Dickson v. Dunn

399 So. 2d 447 | Fla. Dist. Ct. App. | 1981

399 So.2d 447 (1981)

M. Alex DICKSON et ux., Appellants,
v.
John G. DUNN et ux., Appellee.

No. 80-61.

District Court of Appeal of Florida, Fifth District.

June 3, 1981.

Douglas Edward Daze of Haas, Boehm, Brown & Rigdon, P.A., Orlando, for appellants.

David T. Young of Young, Murray, Townsend & Denman, Rockledge, for appellees.

COWART, Judge.

Appellants, as sellers, sold, under contract, certain improved real estate to appellees, as buyers. Subsequently appellees sued appellants in fraud for money damages for claimed misrepresentation made by appellants to appellees as to the condition of the improvements on the property. Appellants counterclaimed for attorney's fees under a provision of the sales contract allowing attorney's fees to the prevailing party "in connection with any litigation arising out of this contract...." The trial court entered summary judgment for appellants on the fraud claim but against them on their counterclaim for attorney's fees. The question on appeal is whether the litigation in question arose out of the sales contract so as to entitle appellants to attorney's fees in defending the litigation.

Appellees' asserted cause of action was for an alleged misrepresentation by appellants which induced appellants to enter into the contract. Therefore, the litigation arose out of the alleged misrepresentation inducing appellees to enter into the sales contract and not out of the contract itself.

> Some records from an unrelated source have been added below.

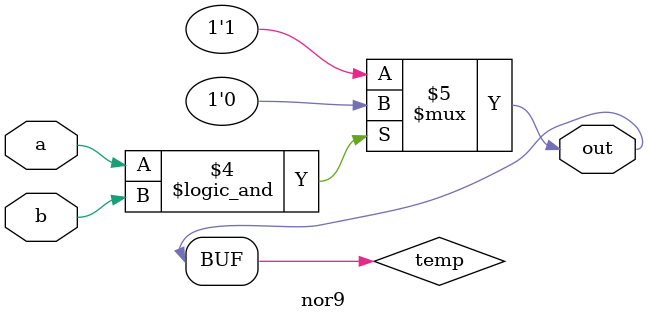
<source format=v>
module nor9 (
  input a,
  input b,
  output wire out
);

    reg temp;
    always @(*) begin
        temp = (a == 1'b1 && b == 1'b1) ? 1'b0 : 1'b1; // NOR using conditional expression
    end

    assign out = temp;
    
endmodule

</source>
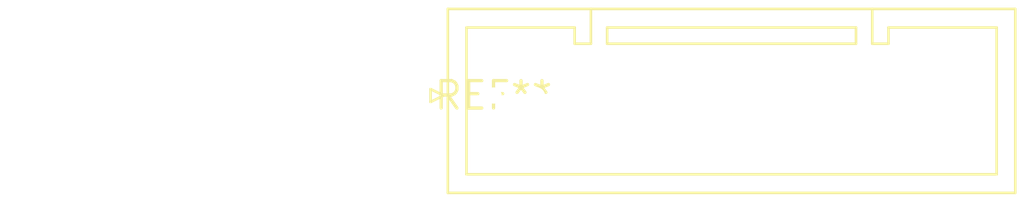
<source format=kicad_pcb>
(kicad_pcb (version 20240108) (generator pcbnew)

  (general
    (thickness 1.6)
  )

  (paper "A4")
  (layers
    (0 "F.Cu" signal)
    (31 "B.Cu" signal)
    (32 "B.Adhes" user "B.Adhesive")
    (33 "F.Adhes" user "F.Adhesive")
    (34 "B.Paste" user)
    (35 "F.Paste" user)
    (36 "B.SilkS" user "B.Silkscreen")
    (37 "F.SilkS" user "F.Silkscreen")
    (38 "B.Mask" user)
    (39 "F.Mask" user)
    (40 "Dwgs.User" user "User.Drawings")
    (41 "Cmts.User" user "User.Comments")
    (42 "Eco1.User" user "User.Eco1")
    (43 "Eco2.User" user "User.Eco2")
    (44 "Edge.Cuts" user)
    (45 "Margin" user)
    (46 "B.CrtYd" user "B.Courtyard")
    (47 "F.CrtYd" user "F.Courtyard")
    (48 "B.Fab" user)
    (49 "F.Fab" user)
    (50 "User.1" user)
    (51 "User.2" user)
    (52 "User.3" user)
    (53 "User.4" user)
    (54 "User.5" user)
    (55 "User.6" user)
    (56 "User.7" user)
    (57 "User.8" user)
    (58 "User.9" user)
  )

  (setup
    (pad_to_mask_clearance 0)
    (pcbplotparams
      (layerselection 0x00010fc_ffffffff)
      (plot_on_all_layers_selection 0x0000000_00000000)
      (disableapertmacros false)
      (usegerberextensions false)
      (usegerberattributes false)
      (usegerberadvancedattributes false)
      (creategerberjobfile false)
      (dashed_line_dash_ratio 12.000000)
      (dashed_line_gap_ratio 3.000000)
      (svgprecision 4)
      (plotframeref false)
      (viasonmask false)
      (mode 1)
      (useauxorigin false)
      (hpglpennumber 1)
      (hpglpenspeed 20)
      (hpglpendiameter 15.000000)
      (dxfpolygonmode false)
      (dxfimperialunits false)
      (dxfusepcbnewfont false)
      (psnegative false)
      (psa4output false)
      (plotreference false)
      (plotvalue false)
      (plotinvisibletext false)
      (sketchpadsonfab false)
      (subtractmaskfromsilk false)
      (outputformat 1)
      (mirror false)
      (drillshape 1)
      (scaleselection 1)
      (outputdirectory "")
    )
  )

  (net 0 "")

  (footprint "JST_PUD_B24B-PUDSS_2x12_P2.00mm_Vertical" (layer "F.Cu") (at 0 0))

)

</source>
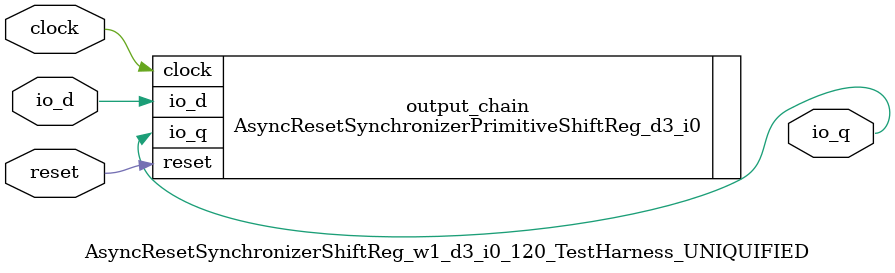
<source format=sv>
`ifndef RANDOMIZE
  `ifdef RANDOMIZE_MEM_INIT
    `define RANDOMIZE
  `endif // RANDOMIZE_MEM_INIT
`endif // not def RANDOMIZE
`ifndef RANDOMIZE
  `ifdef RANDOMIZE_REG_INIT
    `define RANDOMIZE
  `endif // RANDOMIZE_REG_INIT
`endif // not def RANDOMIZE

`ifndef RANDOM
  `define RANDOM $random
`endif // not def RANDOM

// Users can define INIT_RANDOM as general code that gets injected into the
// initializer block for modules with registers.
`ifndef INIT_RANDOM
  `define INIT_RANDOM
`endif // not def INIT_RANDOM

// If using random initialization, you can also define RANDOMIZE_DELAY to
// customize the delay used, otherwise 0.002 is used.
`ifndef RANDOMIZE_DELAY
  `define RANDOMIZE_DELAY 0.002
`endif // not def RANDOMIZE_DELAY

// Define INIT_RANDOM_PROLOG_ for use in our modules below.
`ifndef INIT_RANDOM_PROLOG_
  `ifdef RANDOMIZE
    `ifdef VERILATOR
      `define INIT_RANDOM_PROLOG_ `INIT_RANDOM
    `else  // VERILATOR
      `define INIT_RANDOM_PROLOG_ `INIT_RANDOM #`RANDOMIZE_DELAY begin end
    `endif // VERILATOR
  `else  // RANDOMIZE
    `define INIT_RANDOM_PROLOG_
  `endif // RANDOMIZE
`endif // not def INIT_RANDOM_PROLOG_

// Include register initializers in init blocks unless synthesis is set
`ifndef SYNTHESIS
  `ifndef ENABLE_INITIAL_REG_
    `define ENABLE_INITIAL_REG_
  `endif // not def ENABLE_INITIAL_REG_
`endif // not def SYNTHESIS

// Include rmemory initializers in init blocks unless synthesis is set
`ifndef SYNTHESIS
  `ifndef ENABLE_INITIAL_MEM_
    `define ENABLE_INITIAL_MEM_
  `endif // not def ENABLE_INITIAL_MEM_
`endif // not def SYNTHESIS

// Standard header to adapt well known macros for prints and assertions.

// Users can define 'PRINTF_COND' to add an extra gate to prints.
`ifndef PRINTF_COND_
  `ifdef PRINTF_COND
    `define PRINTF_COND_ (`PRINTF_COND)
  `else  // PRINTF_COND
    `define PRINTF_COND_ 1
  `endif // PRINTF_COND
`endif // not def PRINTF_COND_

// Users can define 'ASSERT_VERBOSE_COND' to add an extra gate to assert error printing.
`ifndef ASSERT_VERBOSE_COND_
  `ifdef ASSERT_VERBOSE_COND
    `define ASSERT_VERBOSE_COND_ (`ASSERT_VERBOSE_COND)
  `else  // ASSERT_VERBOSE_COND
    `define ASSERT_VERBOSE_COND_ 1
  `endif // ASSERT_VERBOSE_COND
`endif // not def ASSERT_VERBOSE_COND_

// Users can define 'STOP_COND' to add an extra gate to stop conditions.
`ifndef STOP_COND_
  `ifdef STOP_COND
    `define STOP_COND_ (`STOP_COND)
  `else  // STOP_COND
    `define STOP_COND_ 1
  `endif // STOP_COND
`endif // not def STOP_COND_

module AsyncResetSynchronizerShiftReg_w1_d3_i0_120_TestHarness_UNIQUIFIED(
  input  clock,
         reset,
         io_d,	// @[generators/rocket-chip/src/main/scala/util/ShiftReg.scala:36:14]
  output io_q	// @[generators/rocket-chip/src/main/scala/util/ShiftReg.scala:36:14]
);

  AsyncResetSynchronizerPrimitiveShiftReg_d3_i0 output_chain (	// @[generators/rocket-chip/src/main/scala/util/ShiftReg.scala:45:23]
    .clock (clock),
    .reset (reset),
    .io_d  (io_d),
    .io_q  (io_q)
  );
endmodule


</source>
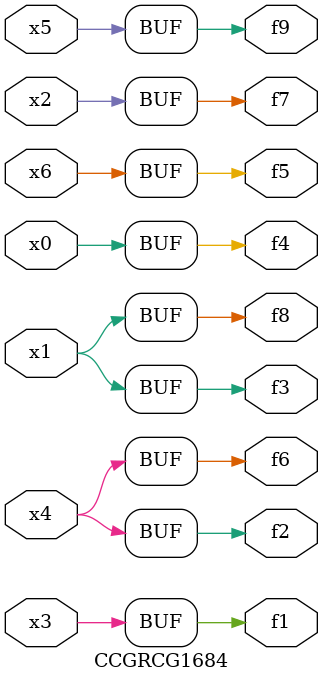
<source format=v>
module CCGRCG1684(
	input x0, x1, x2, x3, x4, x5, x6,
	output f1, f2, f3, f4, f5, f6, f7, f8, f9
);
	assign f1 = x3;
	assign f2 = x4;
	assign f3 = x1;
	assign f4 = x0;
	assign f5 = x6;
	assign f6 = x4;
	assign f7 = x2;
	assign f8 = x1;
	assign f9 = x5;
endmodule

</source>
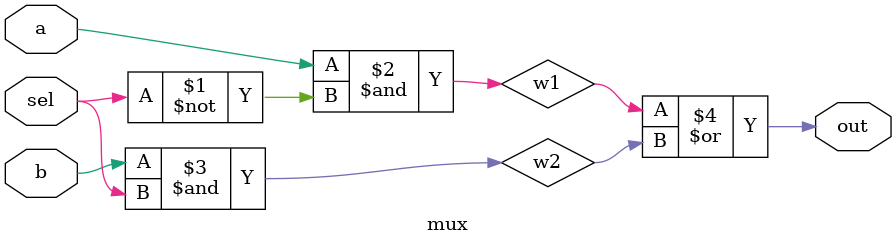
<source format=v>

`define dly_and 1
`define dly_or 2
module mux (out,a,b,sel);

input a, b, sel;
output out;
wire w1, w2;

and g1(w1, a, ~sel);
and g2(w2, b, sel);
or g3(out, w1, w2);



endmodule

</source>
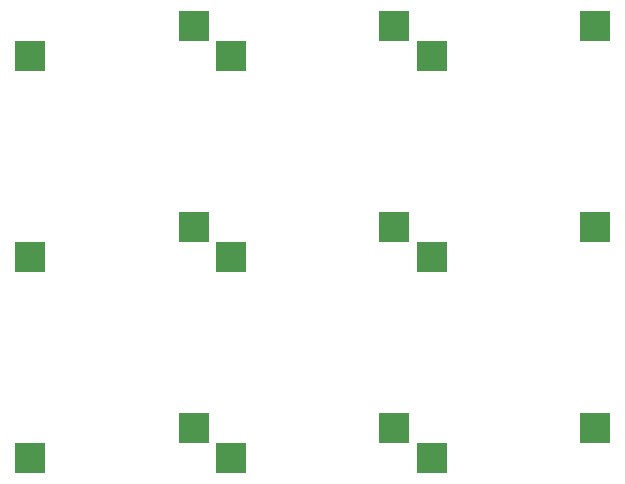
<source format=gbr>
G04 #@! TF.GenerationSoftware,KiCad,Pcbnew,(5.1.0)-1*
G04 #@! TF.CreationDate,2020-10-11T13:47:29-04:00*
G04 #@! TF.ProjectId,switch_tester,73776974-6368-45f7-9465-737465722e6b,rev?*
G04 #@! TF.SameCoordinates,Original*
G04 #@! TF.FileFunction,Paste,Bot*
G04 #@! TF.FilePolarity,Positive*
%FSLAX46Y46*%
G04 Gerber Fmt 4.6, Leading zero omitted, Abs format (unit mm)*
G04 Created by KiCad (PCBNEW (5.1.0)-1) date 2020-10-11 13:47:29*
%MOMM*%
%LPD*%
G04 APERTURE LIST*
%ADD10R,2.550000X2.500000*%
G04 APERTURE END LIST*
D10*
X99440000Y-89460000D03*
X113290000Y-86920000D03*
X99440000Y-72460000D03*
X113290000Y-69920000D03*
X99440000Y-55460000D03*
X113290000Y-52920000D03*
X82440000Y-89460000D03*
X96290000Y-86920000D03*
X82440000Y-72460000D03*
X96290000Y-69920000D03*
X82440000Y-55460000D03*
X96290000Y-52920000D03*
X65440000Y-89460000D03*
X79290000Y-86920000D03*
X65440000Y-72460000D03*
X79290000Y-69920000D03*
X65440000Y-55460000D03*
X79290000Y-52920000D03*
M02*

</source>
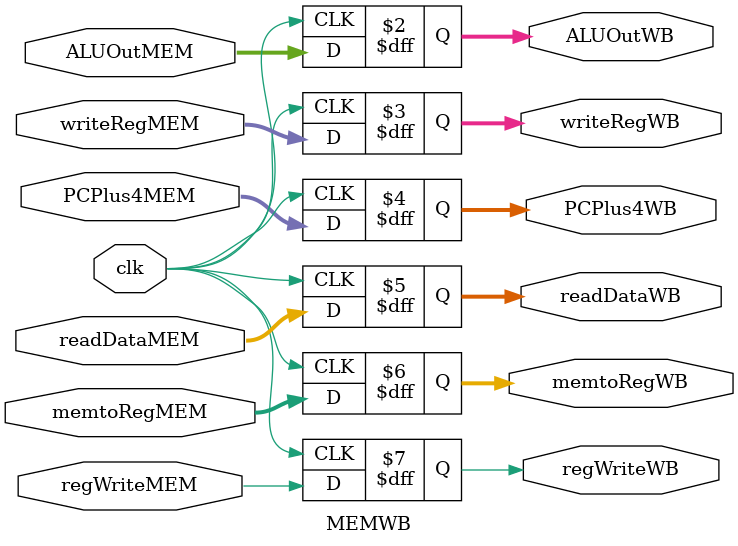
<source format=v>
module MEMWB(
    input clk,
    // Pipeline Reg
    input [31:0] ALUOutMEM,
    input [4:0] writeRegMEM,
    input [31:0] PCPlus4MEM,
    input [31:0] readDataMEM, // Data Memory Output

    output reg [31:0] ALUOutWB,
    output reg [4:0] writeRegWB,
    output reg [31:0] PCPlus4WB,
    output reg [31:0] readDataWB,
    
    // Pipeline Ctrl
    input [1:0] memtoRegMEM, 
    input regWriteMEM,

    output reg [1:0] memtoRegWB,    
    output reg regWriteWB
);
  
    always @(posedge clk) begin
        ALUOutWB <= ALUOutMEM;
        writeRegWB <= writeRegMEM;
        PCPlus4WB <= PCPlus4MEM;
        readDataWB <= readDataMEM;

        memtoRegWB <= memtoRegMEM;
        regWriteWB <= regWriteMEM;
    end

endmodule

</source>
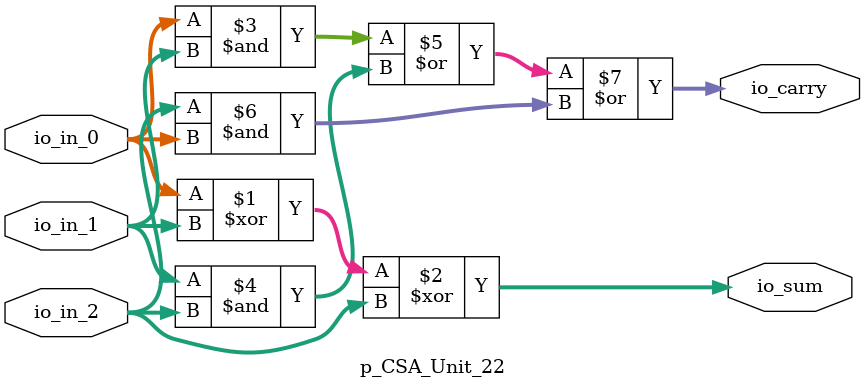
<source format=sv>
module p_CSA_Unit_22(
  input  [10:0] io_in_0,
                io_in_1,
                io_in_2,
  output [10:0] io_sum,
                io_carry
);

  assign io_sum = io_in_0 ^ io_in_1 ^ io_in_2;
  assign io_carry = io_in_0 & io_in_1 | io_in_1 & io_in_2 | io_in_2 & io_in_0;
endmodule


</source>
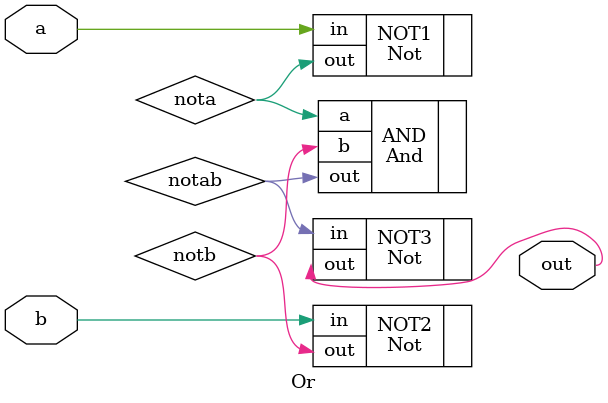
<source format=v>
 /**
 * Or gate:
 * out = 1 if (a == 1 or b == 1)
 *       0 otherwise
 */

`default_nettype none
module Or(
	input a,
	input b,
	output out
);
  wire nota;
  Not NOT1(.in(a), .out(nota));

  wire notb;
  Not NOT2(.in(b), .out(notb));

  wire notab;
  And AND(.a(nota), .b(notb), .out(notab));

  Not NOT3(.in(notab), .out(out));

endmodule

</source>
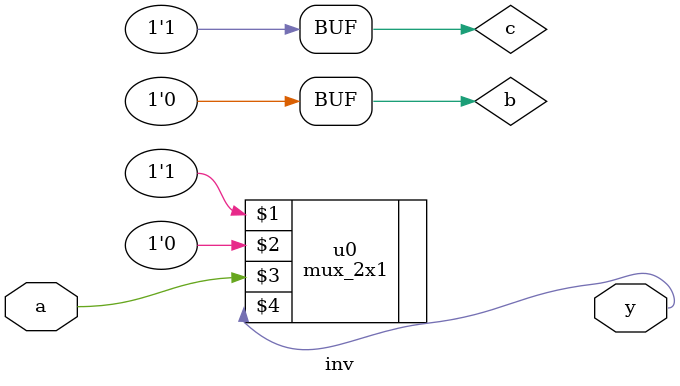
<source format=v>
`include "mux_2x1.v" 
module inv(a,y);
input a;
wire b,c;
output y;
// mux_2x1(i0, i1, sel, y);

assign c=a|(~a); //c=1
assign b=a&(~a); //b=0

mux_2x1 u0(c,b,a,y);

endmodule

</source>
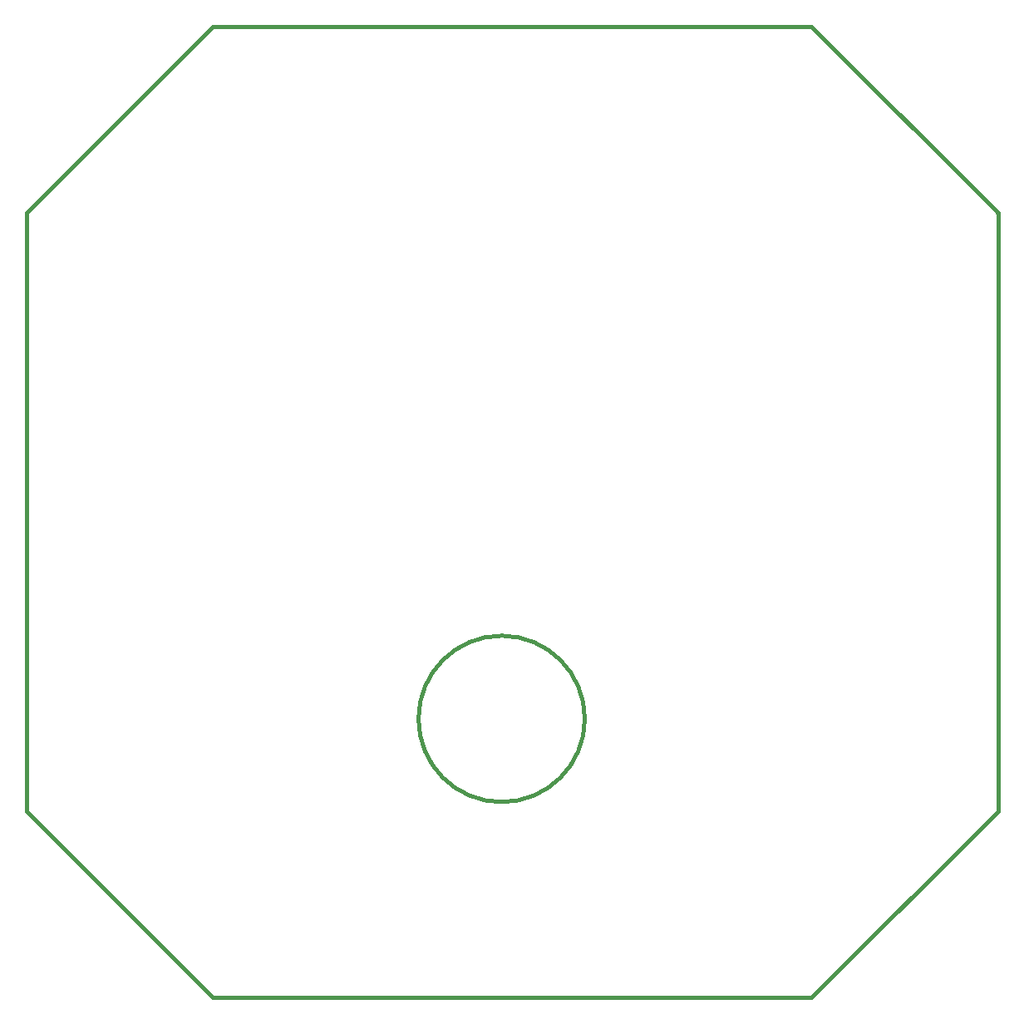
<source format=gbr>
G04 #@! TF.FileFunction,Profile,NP*
%FSLAX46Y46*%
G04 Gerber Fmt 4.6, Leading zero omitted, Abs format (unit mm)*
G04 Created by KiCad (PCBNEW (after 2015-mar-04 BZR unknown)-product) date Wed 15 Apr 2015 11:54:57 AM CDT*
%MOMM*%
G01*
G04 APERTURE LIST*
%ADD10C,0.150000*%
%ADD11C,0.381000*%
G04 APERTURE END LIST*
D10*
D11*
X150190200Y-167589200D02*
X89166700Y-167589200D01*
X89166700Y-167589200D02*
X70205600Y-148628100D01*
X150190200Y-68630800D02*
X169176700Y-87617300D01*
X70205600Y-87617300D02*
X89192100Y-68630800D01*
X169176700Y-148602700D02*
X150190200Y-167589200D01*
X169176700Y-87617300D02*
X169176700Y-148602700D01*
X89192100Y-68630800D02*
X150190200Y-68630800D01*
X70205600Y-148628100D02*
X70205600Y-87617300D01*
X127102752Y-139179300D02*
G75*
G03X127102752Y-139179300I-8472052J0D01*
G01*
X169181780Y-148597620D02*
X169181780Y-148590000D01*
X169171620Y-87609680D02*
X169171620Y-87619840D01*
M02*

</source>
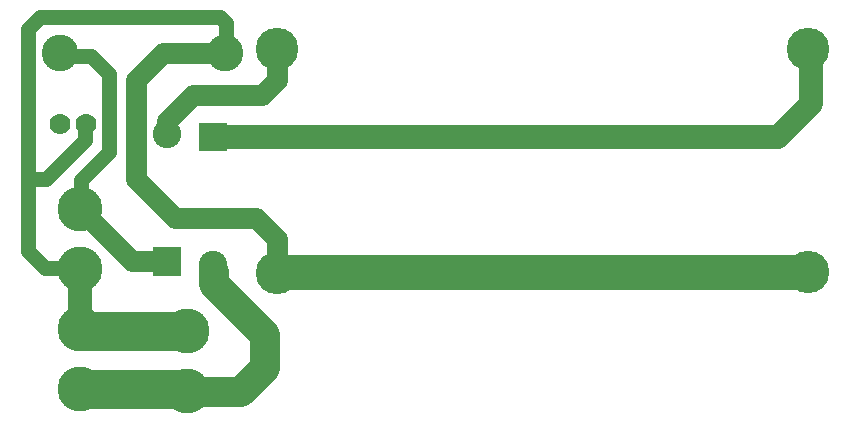
<source format=gbr>
G04 start of page 3 for group 5 idx 5 *
G04 Title: (unknown), bottom *
G04 Creator: pcb 20110918 *
G04 CreationDate: sön  3 jan 2016 17:39:44 UTC *
G04 For: mohsen *
G04 Format: Gerber/RS-274X *
G04 PCB-Dimensions: 600000 500000 *
G04 PCB-Coordinate-Origin: lower left *
%MOIN*%
%FSLAX25Y25*%
%LNBOTTOM*%
%ADD39C,0.0630*%
%ADD38C,0.0430*%
%ADD37C,0.0220*%
%ADD36C,0.0433*%
%ADD35C,0.0420*%
%ADD34C,0.1417*%
%ADD33C,0.1500*%
%ADD32C,0.0950*%
%ADD31C,0.1221*%
%ADD30C,0.0001*%
%ADD29C,0.0200*%
%ADD28C,0.1150*%
%ADD27C,0.0800*%
%ADD26C,0.1000*%
%ADD25C,0.0500*%
%ADD24C,0.0700*%
%ADD23C,0.1300*%
%ADD22C,0.0250*%
G54D22*X24260Y388063D02*Y387339D01*
G54D23*Y368063D02*X58331D01*
X60197Y387339D02*X24260D01*
G54D24*X53465Y410655D02*X41629D01*
G54D25*X24339Y408339D02*X12661D01*
X7000Y414000D01*
G54D22*X89969Y407212D02*Y406819D01*
X70947Y409617D02*X68779D01*
X60197Y368063D02*Y367339D01*
G54D26*X58331Y368063D02*X60197Y366197D01*
Y367197D02*X78197D01*
X86000Y375000D01*
Y386000D01*
X69000Y403000D01*
Y407000D01*
G54D22*X17804Y456409D02*X17661D01*
G54D25*X7000Y414000D02*Y488000D01*
Y438000D02*X13000D01*
G54D22*X24284Y428000D02*X24260Y428024D01*
G54D27*X24339Y387339D02*Y407339D01*
X25000Y408000D01*
G54D25*X13000Y438000D02*X26000Y451000D01*
Y455944D01*
X26465Y456409D01*
G54D28*X267134Y407212D02*X90362D01*
G54D22*X89969Y406819D01*
G54D27*X68779Y452117D02*X257117D01*
X268000Y463000D01*
Y480756D01*
G54D24*X267134Y481622D01*
G54D29*X72480Y480000D02*X72779Y480299D01*
G54D22*X90000Y481591D02*X89969Y481622D01*
G54D24*X62000Y466000D02*X85000D01*
X90000Y471000D01*
Y481591D01*
X89969Y406819D02*Y418031D01*
X83000Y425000D01*
G54D25*X28000Y479000D02*X18960D01*
X17661Y480299D01*
G54D22*X18000Y481000D02*X17661Y480661D01*
X18661Y481000D02*X17661Y480000D01*
X17960D02*X17661Y480299D01*
G54D25*X17804Y479196D02*X17000Y480000D01*
X7000Y488000D02*X11000Y492000D01*
X71000D01*
X73000Y490000D01*
Y481000D01*
G54D24*X41629Y410655D02*X24642Y427642D01*
G54D25*Y437642D01*
X34000Y447000D01*
Y473000D01*
X28000Y479000D01*
G54D24*X43000Y438000D02*Y471000D01*
X83000Y425000D02*X56000D01*
X43000Y438000D01*
X53465Y457465D02*X62000Y466000D01*
X43000Y471000D02*X52000Y480000D01*
G54D25*X53465Y457465D02*X53500Y457500D01*
G54D24*X52000Y480000D02*X72480D01*
X53465Y453155D02*Y457465D01*
G54D30*G36*
X64029Y456867D02*Y447367D01*
X73529D01*
Y456867D01*
X64029D01*
G37*
G54D31*X17661Y480299D03*
X72779D03*
G54D32*X53465Y453155D03*
G54D24*X17804Y456409D03*
X26465D03*
G54D32*X68779Y409617D03*
G54D33*X60197Y367339D03*
Y387339D03*
G54D30*G36*
X48715Y415405D02*Y405905D01*
X58215D01*
Y415405D01*
X48715D01*
G37*
G54D34*X89969Y406819D03*
X267134Y407212D03*
G54D33*X24260Y388063D03*
Y428024D03*
Y408024D03*
Y368063D03*
G54D34*X89969Y481622D03*
X267134D03*
G54D35*G54D36*G54D35*G54D37*G54D35*G54D38*G54D35*G54D39*G54D38*G54D39*M02*

</source>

An action in trespass for deceit to recover damages for material misrepresentations inducing the making of a contract is founded on fraud or moral wrong, and is not based on the contract.

Associated Hardware Supply Co. v. Big Wheel Distributing Co., 355 F.2d 114, 120 (3d Cir.1966).

An action of deceit to recover damages for fraud inducing the making of the contract is not based upon the contract but upon the tort.

Chanin v. Chevrolet Motor Co., 89 F.2d 889, 891 (7th Cir.1937).

The final summary judgment denying appellants attorney's fees under the contract is

AFFIRMED.

FRANK D. UPCHURCH, Jr. and SHARP, JJ., concur.